On Tuesday, at the launch event for Bytetree's new Bitcoin + Gold combined exposure ETN product BOLD at the London Stock Exchange, prominent figures from London's crypto and gold investment circles speculated that this event could have a significant impact on stablecoins, potentially affecting much more than just that sector.
Dominic Frisby, a Bitcoin investor, advocate, and comedian (and also an active supporter of digital privacy), told The Peg that he was not surprised that this incident would cause panic in the crypto capital, just as the previous discussions about the "official seizure of Russian assets held in Euroclear" unsettled international sovereign investors regarding assets denominated in euros or U.S. dollars.

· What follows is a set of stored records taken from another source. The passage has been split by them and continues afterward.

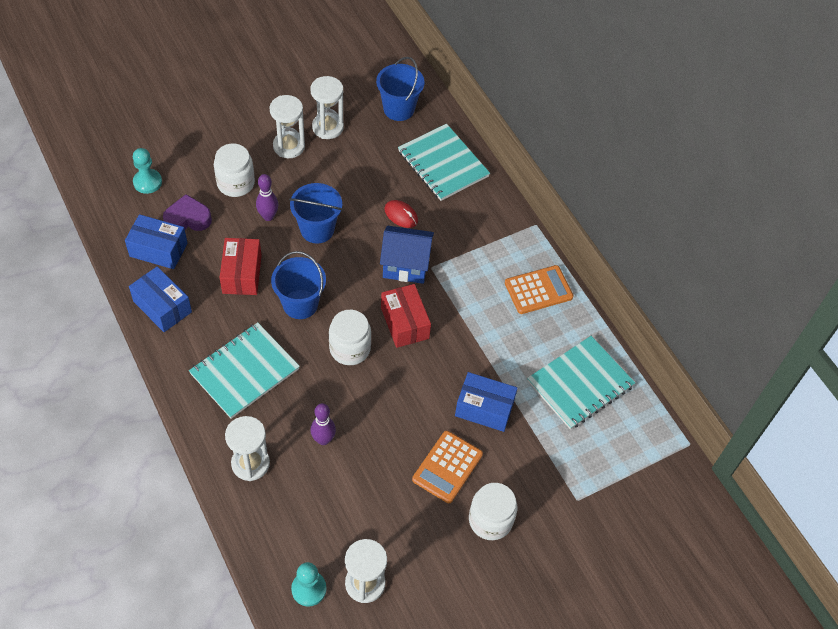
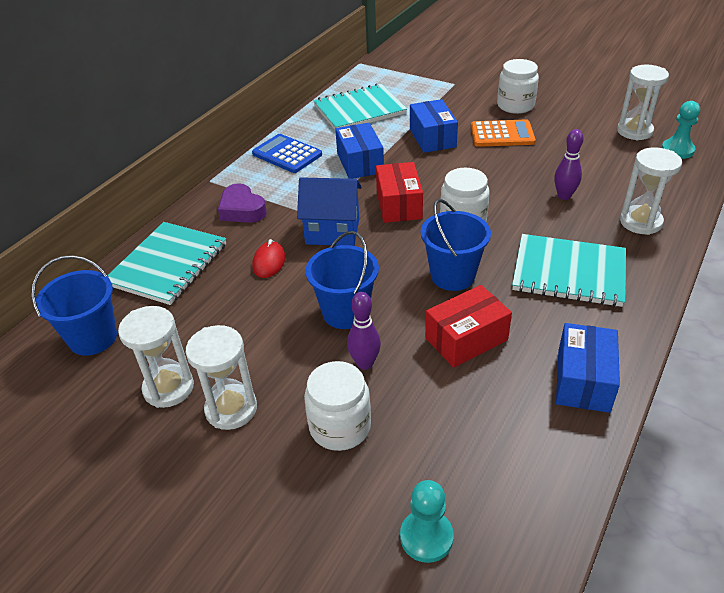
camera: 115 degrees left, 15 degrees down
(158, 250) = (518, 439): blue box -> blue box (360, 163)
(188, 219) = (442, 441): purple heart -> purple heart (242, 210)
(404, 323) = (399, 205): red box -> red box turned 45 degrees counterclockwise
(405, 265) = (332, 231): blue house -> blue house turned 60 degrees counterclockwise
(538, 290) = (287, 154): orange calculator -> blue calculator
(580, 384) = (359, 110): turquoise notebook -> turquoise notebook turned 45 degrees counterclockwise

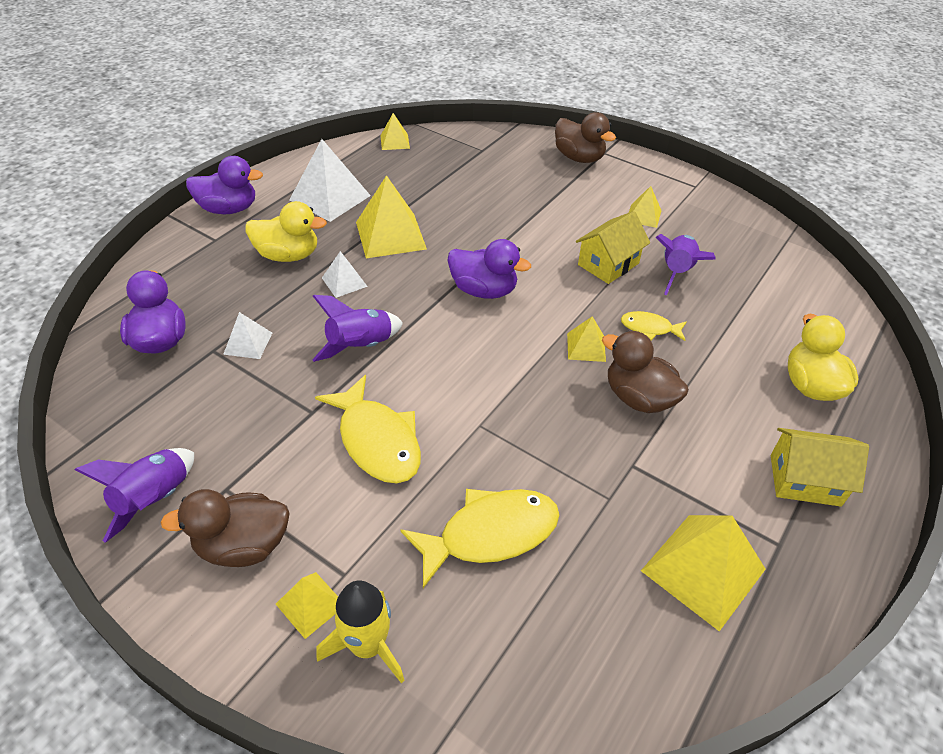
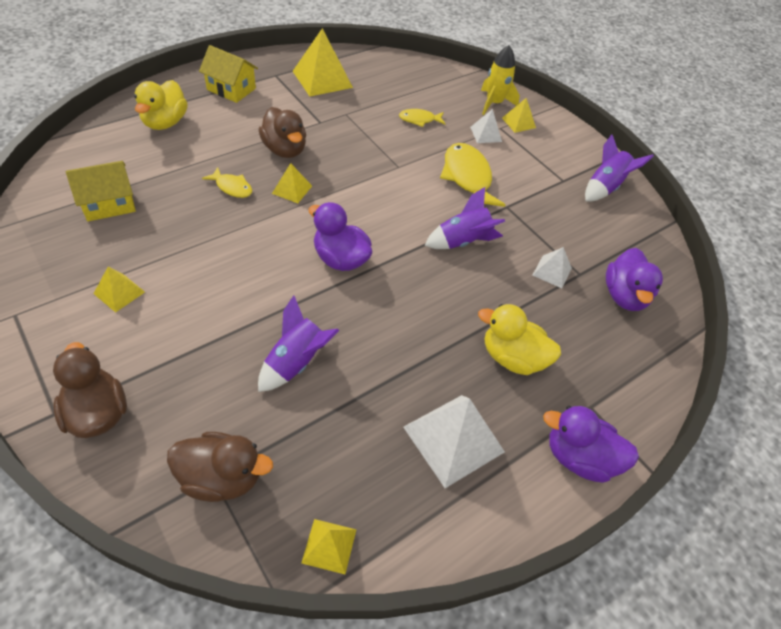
camera: 165 degrees left, 5 degrees up
(243, 546) = (552, 153): brown duck -> brown duck (222, 477)
(344, 282) = (462, 307): white pyramid -> white pyramid (486, 134)
(390, 235) = (400, 352): yellow pyramid -> none
(490, 534) = (419, 120): yellow fish -> yellow fish, size x0.53
(608, 264) = (210, 249): yellow house -> yellow house (109, 204)
(677, 272) = (159, 223): purple rocket -> purple rocket (296, 362)

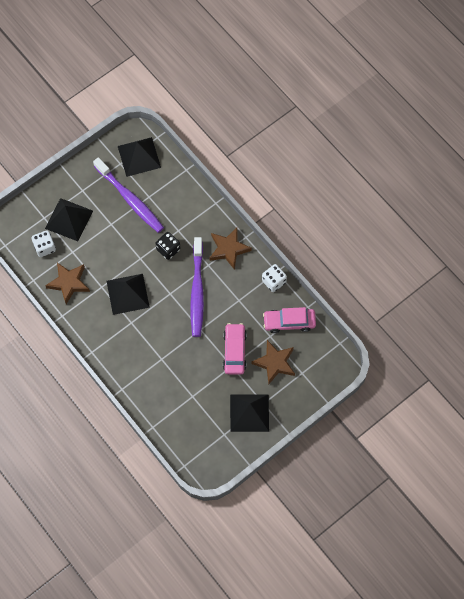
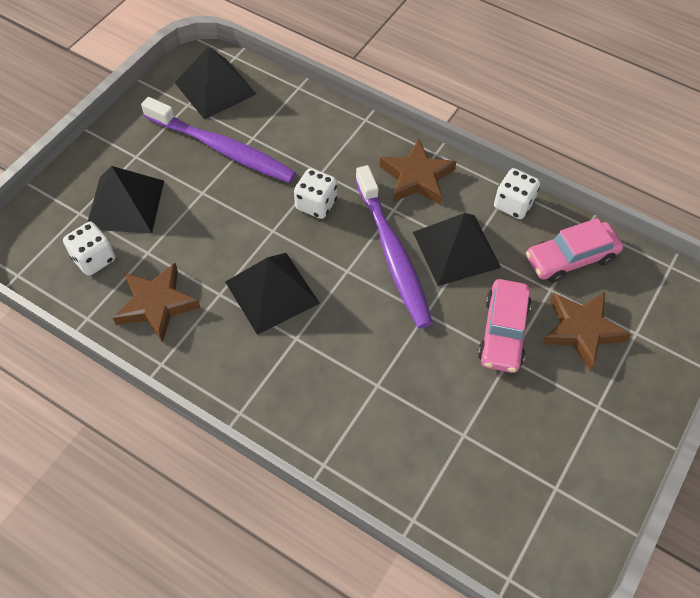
camera: 20 degrees left, 10 degrees down
(168, 249) = (316, 204): black dice -> white dice
(234, 351) = (503, 332): pink car -> pink car turned 150 degrees counterclockwise
(249, 412) = (582, 431): black pyramid -> black pyramid (456, 249)

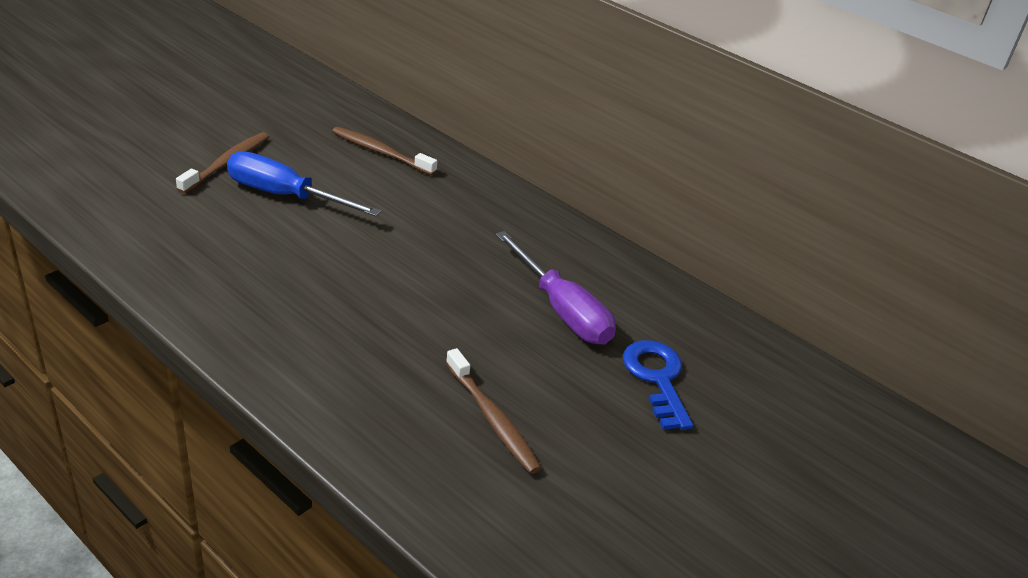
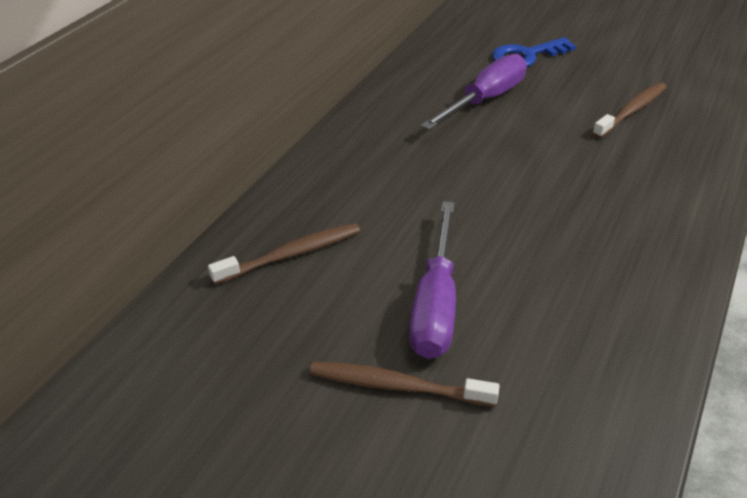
camera: 100 degrees left, 5 degrees up
(285, 196) = (435, 304): blue screwdriver -> purple screwdriver
(381, 152) = (291, 254): brown toothbrush -> brown toothbrush turned 135 degrees counterclockwise

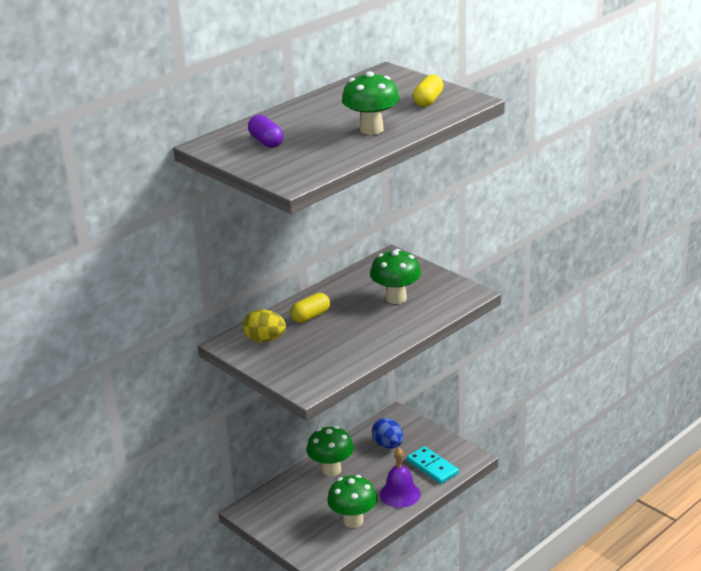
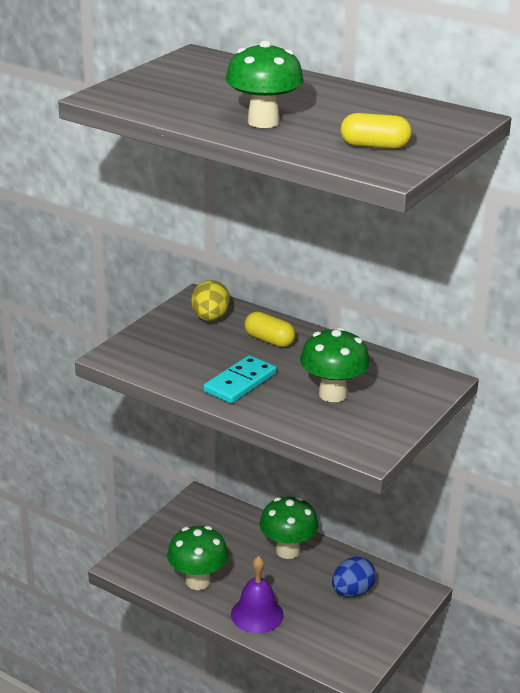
camera: 75 degrees right, 0 degrees up
(266, 141) = (211, 77): purple capsule -> none
(432, 467) = (319, 638): turquoise domino -> turquoise domino (240, 382)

Although Tether is often described by outsiders as "unregulated, high-risk, and non-compliant," over the past year, the stablecoin giant has not hidden its increasingly close cooperation with global law enforcement agencies, even though it still maintains its base in El Salvador, a country known for its relatively lenient regulations and crypto-friendly environment.
Tether CEO Paolo Ardoino told The Peg in October that Tether is the only stablecoin and cryptocurrency company that regularly collaborates with the U.S. Department of Justice (DoJ), and has also included the FBI and the U.S. Secret Service in its cooperation framework.
"We froze Garantex's (Russian exchange) assets together with them." While confirming this action, he also stated that Tether is expanding its presence in the commodity-related supply chain financial market.
According to the Wall Street Journal, blockchain monitoring company TRM Labs has partnered with Tether to help track illegal activities involving USDT on the Tron blockchain. Ari Redbord, TRM Labs' global policy lead, told the media that stablecoins play a complex role in Venezuelan society: "They (stablecoins) can be a lifeline for civilians, but under sanctions pressure, they can also become tools for evasion."
This statement highlights a core reality: USDT, as a financial lifeline, has become deeply embedded in Venezuela's economy, helping ordinary people combat hyperinflation. At the same time, however, its technology can also be exploited by bad actors to move funds, raising concerns regarding sanctions compliance.
However, Tether has now demonstrated that it is also willing to freeze USDT on networks like TRON when addresses are flagged for sanctions or illegal associations. In other words, even if stablecoins play a critical role as financial infrastructure locally, they are not exempt from "human enforcement."
More importantly, this action took place after a recent policy "急刹车" (sudden halt) in Brussels (the EU). After years of posturing, planning, and legal preparations, the EU ultimately hesitated at the final step of "explicitly seizing Russia's frozen assets," due to concerns that it might weaken the attractiveness of euro assets to international investors.
Therefore, the message the market and various countries receive may be that putting money into stablecoins like Tether could be riskier than holding official assets.
It remains to be seen whether this reality will pose a "survival threat" to Tether's offshore business model in the coming weeks or months. However, within the crypto community, a strong sentiment is spreading: international investors may never view stablecoins in the same way they did before.
At the very least, this incident demonstrates that the influence of the so-called "Donroe Doctrine" has extended beyond geopolitics and state-level competition, and is now entering the core of global financial markets. From any perspective, Tether is at the very center of this sphere of influence.
So far, Tether's peg has remained stable, except for a slight fluctuation over the past month. A real sign of pressure would be a significant slowdown in inflows—or, more dangerously, a shift from net inflows to net outflows.
Tether's next reserve attestation is expected to be released in late January or early February.